Le retour à la location des passoires thermiques, solution temporaire ?
Le projet de loi « logement », annoncé jeudi dernier, propose de permettre à nouveau la location des « passoires thermiques » classées F et G sous conditions, alors que les logements classés G seront interdits à la location à partir du 1er janvier 2025. À Paris, les logements classés F et G représentent 18 % du parc immobilier, et depuis 2021, le nombre de biens à louer a été divisé par 2,5.
Remettre des logements sur le marché, tout en ajustant ses critères, est la complexité que tente de résoudre le gouvernement avec son projet de loi « logement », annoncé jeudi dernier. Parmi les mesures proposées, l’une suscite des réactions : permettre à nouveau la location des « passoires thermiques » – ces logements classés F et G au diagnostic de performance énergétique (DPE) – sous certaines conditions.
Depuis le 1er janvier 2025, les logements classés G sont interdits à la location. Les logements classés F doivent suivre cette interdiction en 2028. Cependant, face à l’aggravation de la crise du logement, le gouvernement envisage de réviser sa position. Ainsi, les propriétaires pourraient rouvrir la location de ces biens s’ils s’engagent contractuellement à effectuer des travaux de rénovation énergétique dans un délai de trois à cinq ans.
À Paris, un logement sur cinq est considéré comme une passoire thermique. « Aujourd’hui, il y a une vraie pénurie de biens à la location. Le marché est tendu et peu favorable aux investisseurs : taux élevés, encadrement des loyers, normes énergétiques… Certains propriétaires choisissent de vendre, d’autres ne relouent pas », explique Yann, un agent immobilier à Paris. « Depuis 2021, le nombre de biens à louer a été divisé par 2,5 », affirme David Benbassat, président de la plateforme Bien’ici.
À Paris, les logements classés F et G représentent 18 % du parc immobilier, selon les statistiques de l’observatoire DPE de l’Ademe. Cela entraîne des annonces rares, des files d’attente interminables pour les visites et des critères de sélection de plus en plus stricts. « Aujourd’hui, on demande parfois plus d’informations à un locataire qu’à un acheteur », souligne Nicolas Jeffs, agent immobilier actif sur les réseaux sociaux. Selon lui, tout le système du DPE est problématique. Il critique, par exemple, un effet de seuil : une légère variation sur une facture d’électricité peut faire descendre un appartement dans une catégorie inférieure, diminuant ainsi sa valeur.

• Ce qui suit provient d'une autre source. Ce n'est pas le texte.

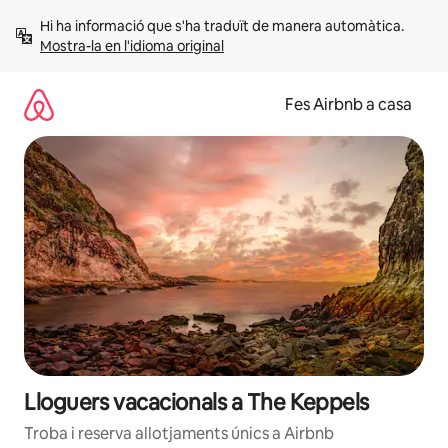
Salta
Hi ha informació que s'ha traduït de manera automàtica. 
Mostra-la en l'idioma original
Fes Airbnb a casa
Lloguers vacacionals a The Keppels
Troba i reserva allotjaments únics a Airbnb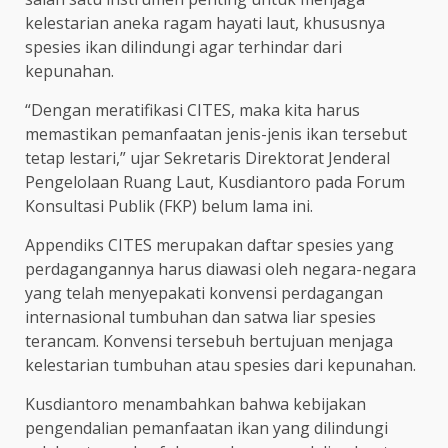
kelestarian aneka ragam hayati laut, khususnya
spesies ikan dilindungi agar terhindar dari
kepunahan.
“Dengan meratifikasi CITES, maka kita harus
memastikan pemanfaatan jenis-jenis ikan tersebut
tetap lestari,” ujar Sekretaris Direktorat Jenderal
Pengelolaan Ruang Laut, Kusdiantoro pada Forum
Konsultasi Publik (FKP) belum lama ini.
Appendiks CITES merupakan daftar spesies yang
perdagangannya harus diawasi oleh negara-negara
yang telah menyepakati konvensi perdagangan
internasional tumbuhan dan satwa liar spesies
terancam. Konvensi tersebuh bertujuan menjaga
kelestarian tumbuhan atau spesies dari kepunahan.
Kusdiantoro menambahkan bahwa kebijakan
pengendalian pemanfaatan ikan yang dilindungi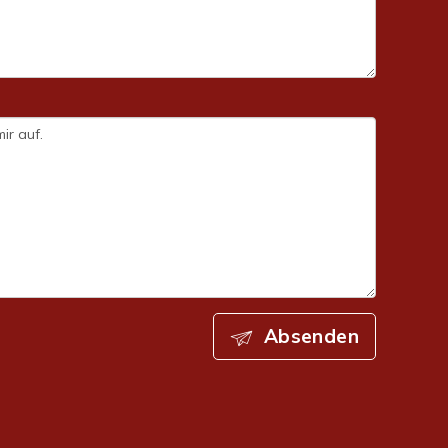
Absenden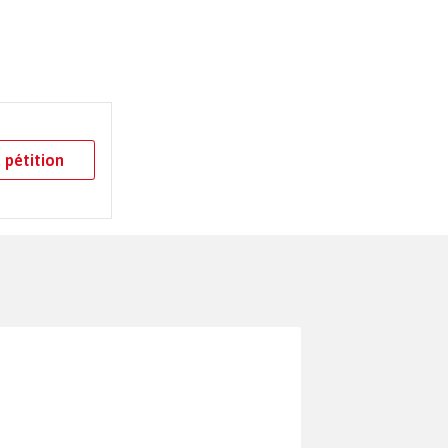
 pétition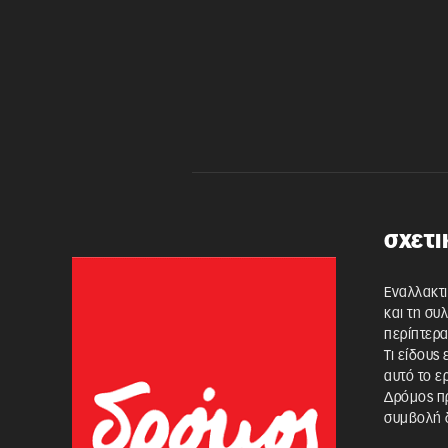
σχετι
Εναλλακτι
και τη συ
περίπτερα
Τι είδους
αυτό το ε
Δρόμος πρ
συμβολή δ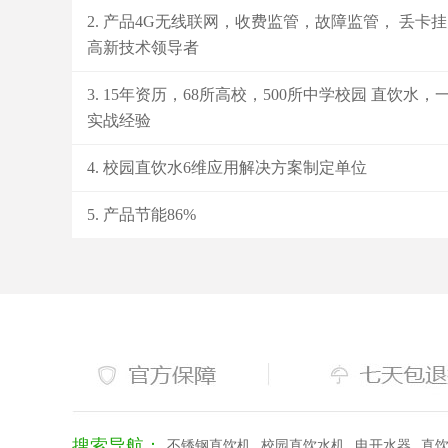
产品4G无线联网，收费监管，故障监管， 丢卡挂
高新技术领导者
15年资历，68所高校，500所中学校园 直饮水，
实战经验
校园直饮水6维应用解决方案制定单位
产品节能86%
搜索导航：
不锈钢直饮机
校园直饮水机
电开水器
直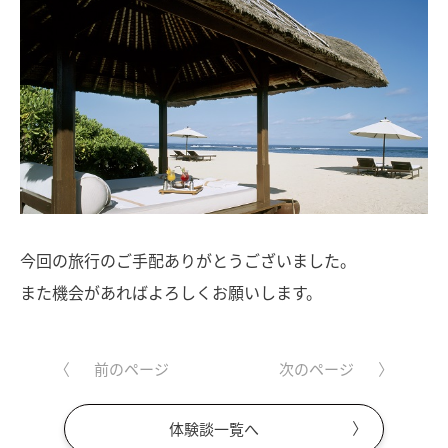
今回の旅行のご手配ありがとうございました。
また機会があればよろしくお願いします。
前のページ
次のページ
体験談一覧へ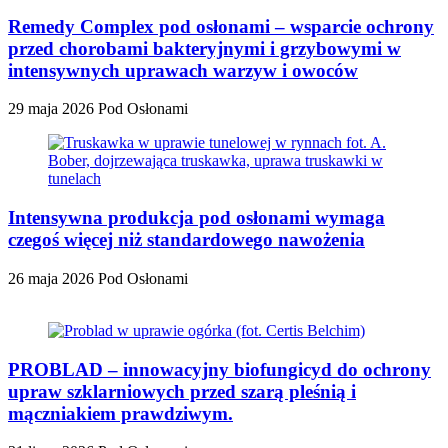
Remedy Complex pod osłonami – wsparcie ochrony
przed chorobami bakteryjnymi i grzybowymi w
intensywnych uprawach warzyw i owoców
29 maja 2026
Pod Osłonami
Intensywna produkcja pod osłonami wymaga
czegoś więcej niż standardowego nawożenia
26 maja 2026
Pod Osłonami
PROBLAD – innowacyjny biofungicyd do ochrony
upraw szklarniowych przed szarą pleśnią i
mączniakiem prawdziwym.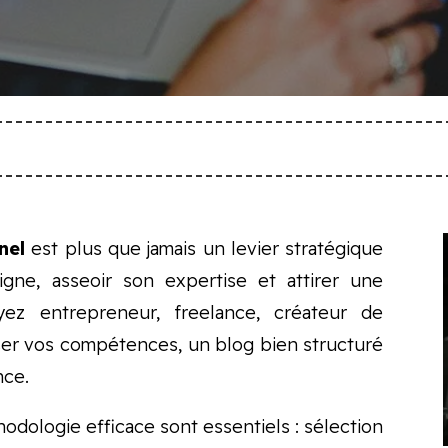
nel
est plus que jamais un levier stratégique
igne, asseoir son expertise et attirer une
yez entrepreneur, freelance, créateur de
iser vos compétences, un blog bien structuré
nce.
odologie efficace sont essentiels : sélection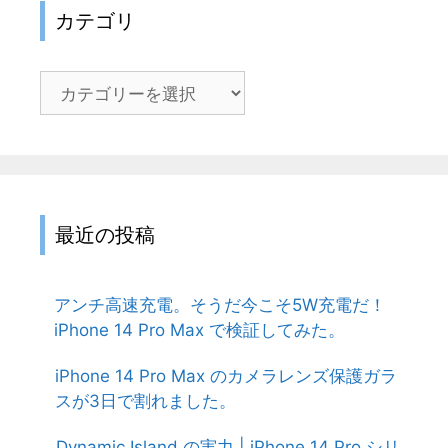
カテゴリ
カ
テ
ゴ
リ
最近の投稿
アンチ高速充電。そうだ今こそ5W充電だ！
iPhone 14 Pro Max で検証してみた。
iPhone 14 Pro Max のカメラレンズ保護ガラ
スが3日で割れました。
Dynamic Island の実力 | iPhone 14 Pro シリ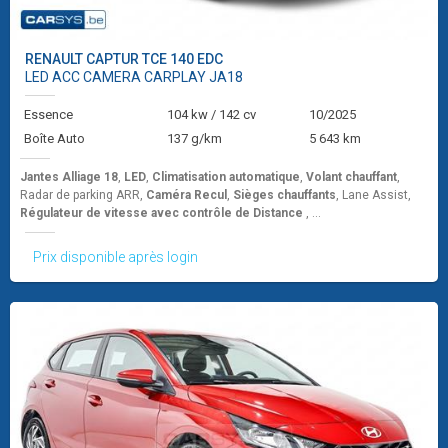
RENAULT
CAPTUR TCE 140 EDC
LED ACC CAMERA CARPLAY JA18
Essence
104 kw / 142 cv
10/2025
Boîte Auto
137 g/km
5 643 km
Jantes Alliage 18
,
LED
,
Climatisation automatique
,
Volant chauffant
,
Radar de parking ARR,
Caméra Recul
,
Sièges chauffants
, Lane Assist,
Régulateur de vitesse avec contrôle de Distance
, ...
Prix disponible après login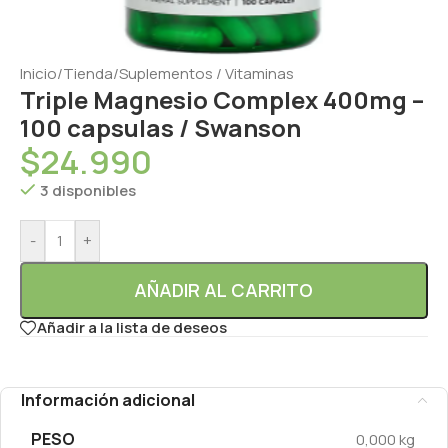
Inicio
/
Tienda
/
Suplementos / Vitaminas
Triple Magnesio Complex 400mg –
100 capsulas / Swanson
$
24.990
3 disponibles
-
+
AÑADIR AL CARRITO
Añadir a la lista de deseos
Información adicional
PESO
0,000 kg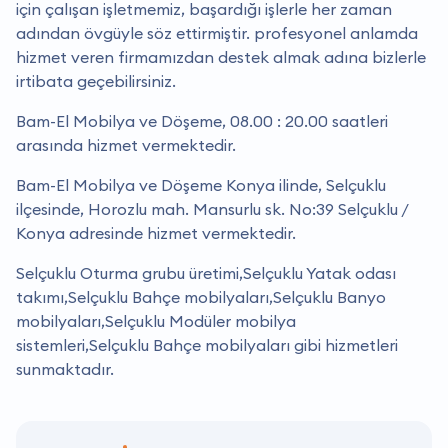
için çalışan işletmemiz, başardığı işlerle her zaman
adından övgüyle söz ettirmiştir. profesyonel anlamda
hizmet veren firmamızdan destek almak adına bizlerle
irtibata geçebilirsiniz.
Bam-El Mobilya ve Döşeme, 08.00 : 20.00 saatleri
arasında hizmet vermektedir.
Bam-El Mobilya ve Döşeme Konya ilinde, Selçuklu
ilçesinde, Horozlu mah. Mansurlu sk. No:39 Selçuklu /
Konya adresinde hizmet vermektedir.
Selçuklu Oturma grubu üretimi,Selçuklu Yatak odası
takımı,Selçuklu Bahçe mobilyaları,Selçuklu Banyo
mobilyaları,Selçuklu Modüler mobilya
sistemleri,Selçuklu Bahçe mobilyaları gibi hizmetleri
sunmaktadır.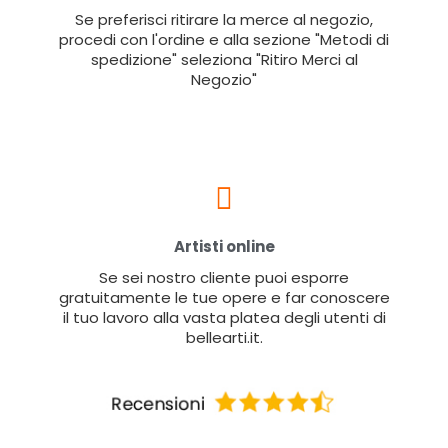
Se preferisci ritirare la merce al negozio,
procedi con l'ordine e alla sezione "Metodi di
spedizione" seleziona "Ritiro Merci al
Negozio"
Artisti online
Se sei nostro cliente puoi esporre
gratuitamente le tue opere e far conoscere
il tuo lavoro alla vasta platea degli utenti di
bellearti.it.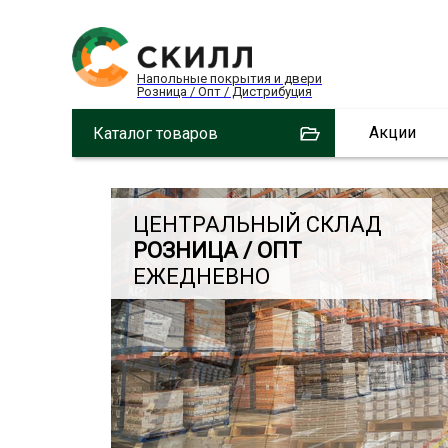
Напольные покрытия и двери
Розница / Опт / Дистрибуция
Акции
Каталог товаров
ЦЕНТРАЛЬНЫЙ СКЛАД
РОЗНИЦА / ОПТ
ЕЖЕДНЕВНО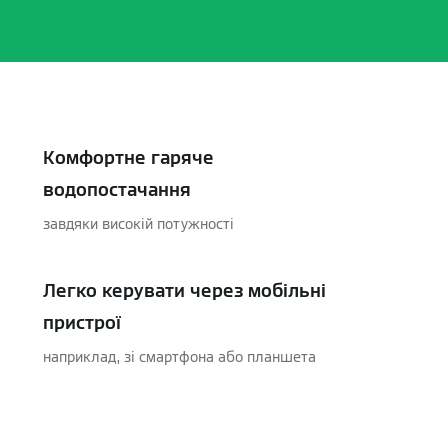
Комфортне гаряче
водопостачання
завдяки високій потужності
Легко керувати через мобільні
пристрої
наприклад, зі смартфона або планшета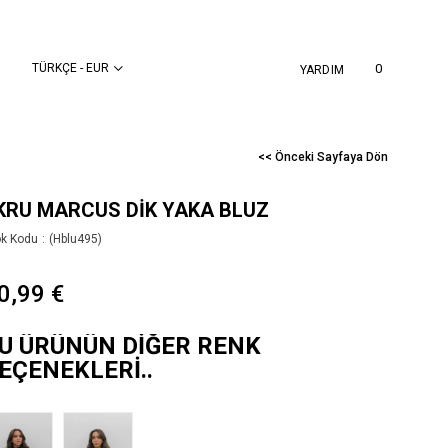
TÜRKÇE - EUR
0
YARDIM
<< Önceki Sayfaya Dön
KRU MARCUS DIK YAKA BLUZ
ok Kodu
(Hblu495)
0,99 €
U ÜRÜNÜN DIĞER RENK
EÇENEKLERI..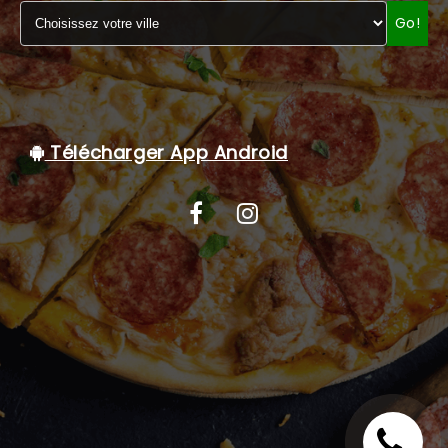
Go!
C.G.V
Télécharger App Android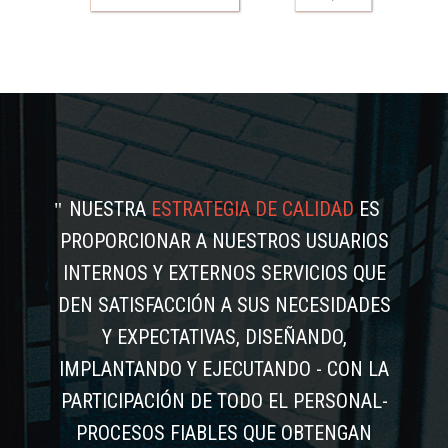
NUESTRA
ESTRATEGIA DE CALIDAD
ES
PROPORCIONAR A NUESTROS USUARIOS
INTERNOS Y EXTERNOS SERVICIOS QUE
DEN SATISFACCIÓN A SUS NECESIDADES
Y EXPECTATIVAS, DISEÑANDO,
IMPLANTANDO Y EJECUTANDO - CON LA
PARTICIPACIÓN DE TODO EL PERSONAL-
PROCESOS FIABLES QUE OBTENGAN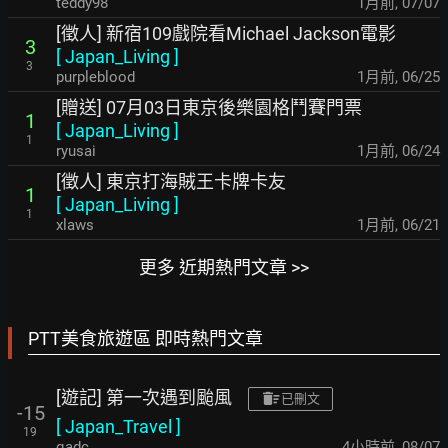
teddy98
1月前
,
07/07
[徵人] 新宿109戲院看Michael Jackson電影
3
[
Japan_Living
]
3
purpleblood
1月前
,
06/25
[贈送] 07月03日東京後樂園格鬥賽門票
1
[
Japan_Living
]
1
ryusai
1月前
,
06/24
[徵人] 東京打海賊王卡牌卡友
1
[
Japan_Living
]
1
xlaws
1月前
,
06/21
更多 近期熱門文章 >>
PTT美食旅遊區 即時熱門文章
[遊記] 第一次遇到颱風
已刪文
-15
[
Japan_Travel
]
19
qadc
4小時前
,
08/07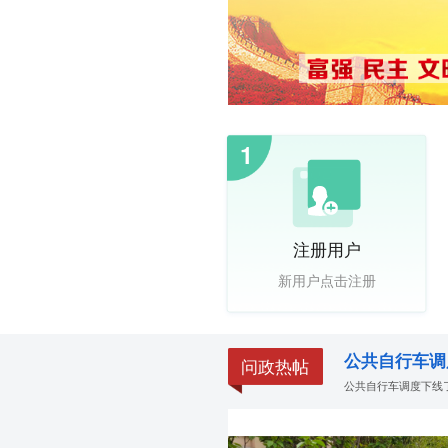
1
注册用户
新用户点击注册
公共自行车调
问政热帖
公共自行车调度下线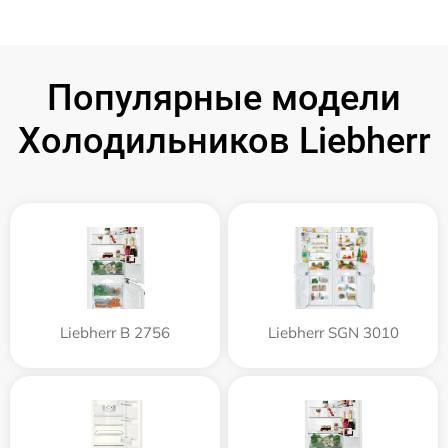
Популярные модели
Холодильников Liebherr
Liebherr B 2756
Liebherr SGN 3010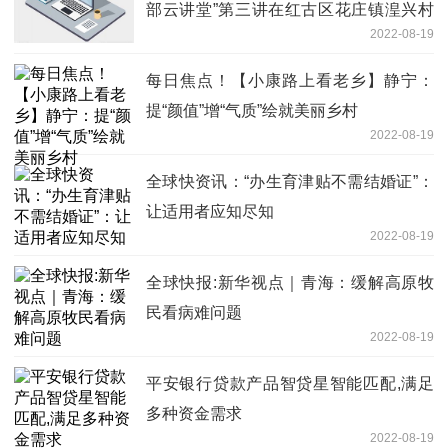
部云讲堂”第三讲在红古区花庄镇湟兴村
2022-08-19
开讲
每日焦点！【小康路上看老乡】静宁：
提“颜值”增“气质”绘就美丽乡村
2022-08-19
全球快资讯：“办生育津贴不需结婚证”：
让适用者应知尽知
2022-08-19
全球快报:新华视点｜青海：缓解高原牧
民看病难问题
2022-08-19
平安银行贷款产品智贷星智能匹配,满足
多种资金需求
2022-08-19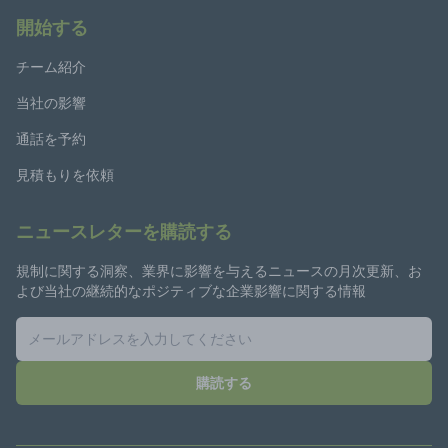
開始する
チーム紹介
当社の影響
通話を予約
見積もりを依頼
ニュースレターを購読する
規制に関する洞察、業界に影響を与えるニュースの月次更新、お
よび当社の継続的なポジティブな企業影響に関する情報
購読する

Dans ce contexte, la réintroduction des logements énergivores « permettra de faciliter le marché et d’augmenter l’offre, sans abandonner l’ambition écologique », estime David Benbassat. Zahir Keenoo, président de Foncia ADB, partage cet avis et considère cela comme « une avancée réaliste », surtout pour les copropriétés, où les rénovations nécessitent souvent des décisions collectives.
Cela pourrait-il faciliter la recherche pour les locataires ? « Les propriétaires auront plus de temps pour réaliser des travaux, ce qui permettra aux locataires d’accéder à un marché plus vaste », note Nicolas Jeffs. Cependant, les experts avertissent qu’il ne faut pas croire que cette mesure sera une panacée : la tension est telle, notamment dans les zones urbaines, que le marché pourrait rester saturé malgré le retour des passoires thermiques.
Cette mesure soulève des doutes auprès des associations. La Fondation pour le logement des défavorisés est d’accord pour un délai, mais sous condition : s’assurer que les travaux seront réellement effectués. Elle redoute un simple report des obligations, sans réelle amélioration pour les locataires. Il reste en outre une incertitude politique. Le texte devrait être présenté dans les prochaines semaines, avec une adoption espérée avant l’été. Toutefois, à l’horizon 2027, un changement politique pourrait modifier la donne. « Pas sûr que cette loi reste une priorité », prévient Nicolas Jeffs.